Despite the flood of people in the ER, I get right in for the MRI and I’m back in my room before too long. The technician says the doctor will be in shortly and so we wait.

“I didn’t hate you in the objective sense,” Ash says. “It was more a situational thing.”

“What?” I ask.

“We got interrupted before,” she says. “I’m just telling you that I didn’t hate you for anything apart from the fact that you were telling me to let go of something I didn’t feel like I could. It was weird. It almost felt like some kind of accusation.”

“Accusation?” I ask.

“Are you sure you’re feeling all right?” she asks, putting the back of her hand against my forehead.

“You don’t have to take my temperature every time you’re speaking above me,” I tell her, snickering as I pat her on the back, my arm around her. “I just don’t know what you meant by accusation there.”

“Oh,” she says. “I don’t know. I guess it was more like the feeling of being caught doing something you know you shouldn’t be doing. What I was doing was silly and I was mad at you because you called me on it.”

There’s a knock on the doorjamb and my doctor comes in a moment later.

He sighs. “Miss—” he starts.

Ash dutifully gets up from my bed and sits in one of the chairs next to it.

“Your scans look good,” the doctor says. “There’s a little swelling on the side of your head, but it looks like your brain’s all right. Let me get your discharge papers and you can get out of here, but I’d take it easy for at least a couple of days. When’s your next fight?” he asks.

“Two weeks,” I answer.

“Two weeks?” he asks, laughing through his nose. “No, really, how long until you’re supposed to back in the ring?”

“Two weeks,” I answer again.

“No,” the doctor says. “Two weeks is ludicrous. I think it’d be best if you cancel your next fight. Just give yourself a month to let your body fully recover before you try to put it through that kind of strain again.”

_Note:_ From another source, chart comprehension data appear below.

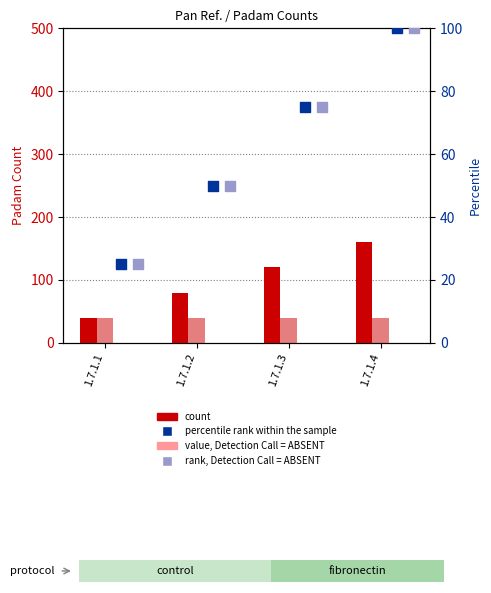

Is the value of rank, Detection Call = ABSENT at 1.7.1.2 greater than the value of percentile rank within the sample at 1.7.1.4?

No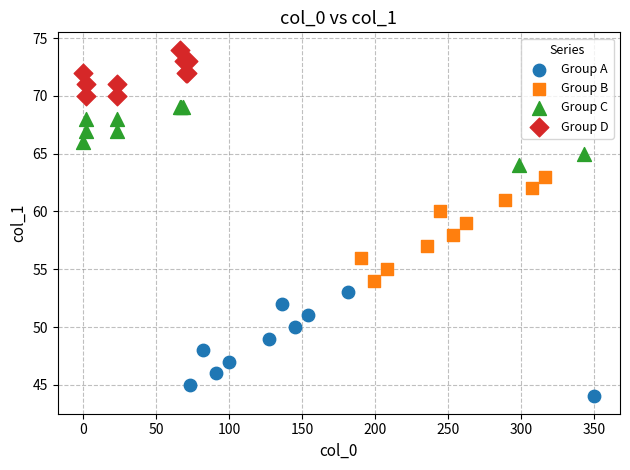

What are all the series names shown in the legend?

Group A, Group B, Group C, Group D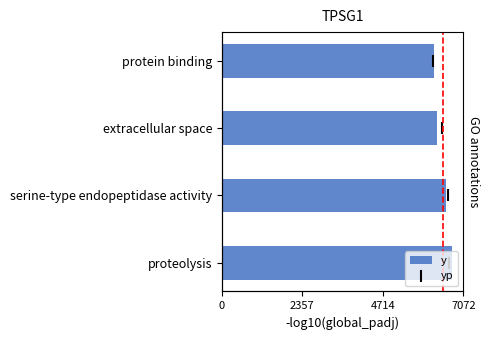

The chart shows a value of 6734.8 at proteolysis. True or false?

True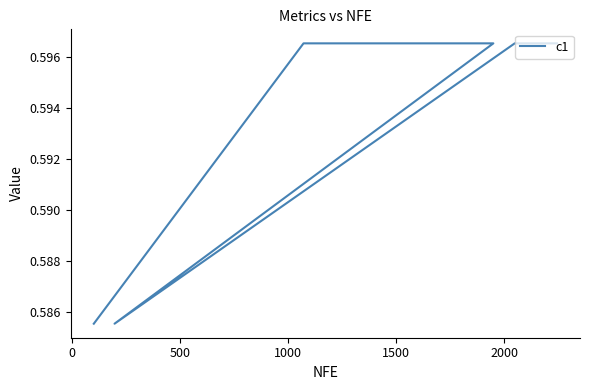

What is the value of the 11th point from the left?

0.6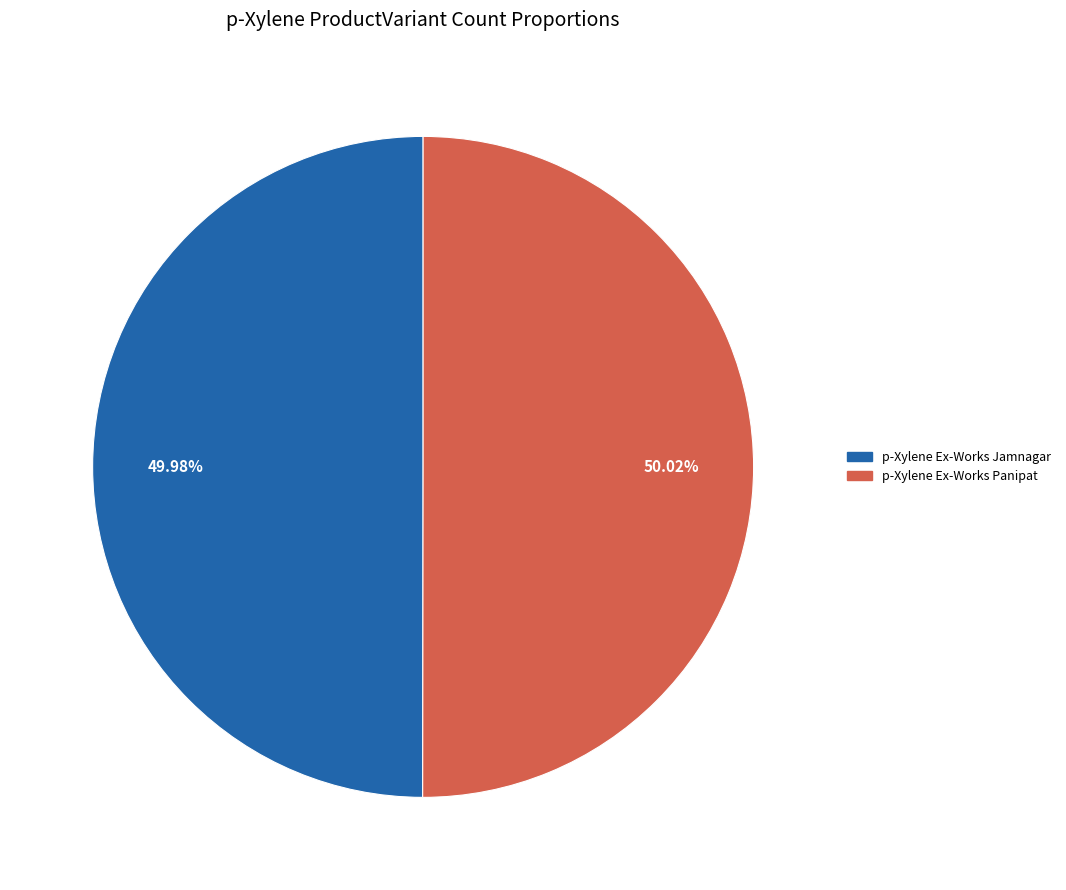

Does any single category account for the majority?

Yes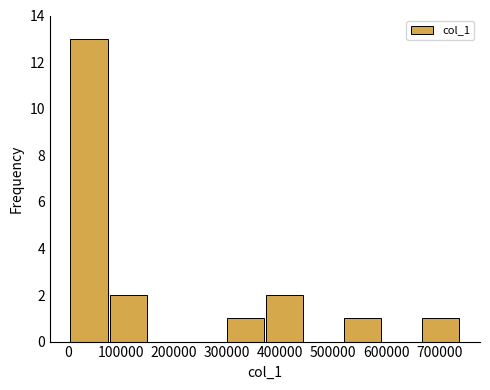

Which range on the x-axis has the tallest bar?

0 to 80000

“Thank you for your opinion,” I tell the doctor. Judging by the way he’s shaking his head, it looks like he gets what I’m trying to tell him.

“I strongly advise against it,” the doctor says, “but hey, if you want to go out there and get your head knocked off, that’s your business.”

With that, he unceremoniously exits the room, closing, for the first time, the sliding door on his way out.

As soon as he’s out of the room, I’m turned toward Ash, who’s already climbing back into the hospital bed with me telling her, “I’m going to do it—the fight. I’m too close to give it up now.”

This can’t be what she wants to hear, but I’m not going to lie to her. If this is something she’s not going to be able to handle, she deserves the opportunity to walk away.

“I know,” she says, smiling. “I couldn’t stop you if I tried.”

Okay, I wasn’t expecting that.

“Really?” I ask. “You’re okay with it?”

“It’s part of who you are,” she says. “The last few months have been both the worst and the best of my life. I’m not going to lie and tell you that I’m thrilled you’re going to do the fight, but I think I can finally understand why you are. I don’t know if you’ve figured it out yet or not, but what I realized that day at the lake is that, for better or for worse, I love you. If you need to do the fight, I’ll be there. I will go where you go.”

She cuddles up next to me and she doesn’t get up when the doctor comes back into the room with my discharge papers.

 

 

Chapter Twenty-Two

Two Weeks

Ash

 

 

“Don’t get up!” I command before Mason’s actually awake.

He opens his eyes to find my smiling face a few inches from his.

“Good morning,” I say. “How’d you sleep?”

“I thought I was sleeping,” he tells me, rolling over and closing his eyes again.

“Nope,” I tell him. “You said you wanted to get up at ten.”

He forces one eye open to look at the radio alarm clock next to his bed. The clock reads eight-thirty.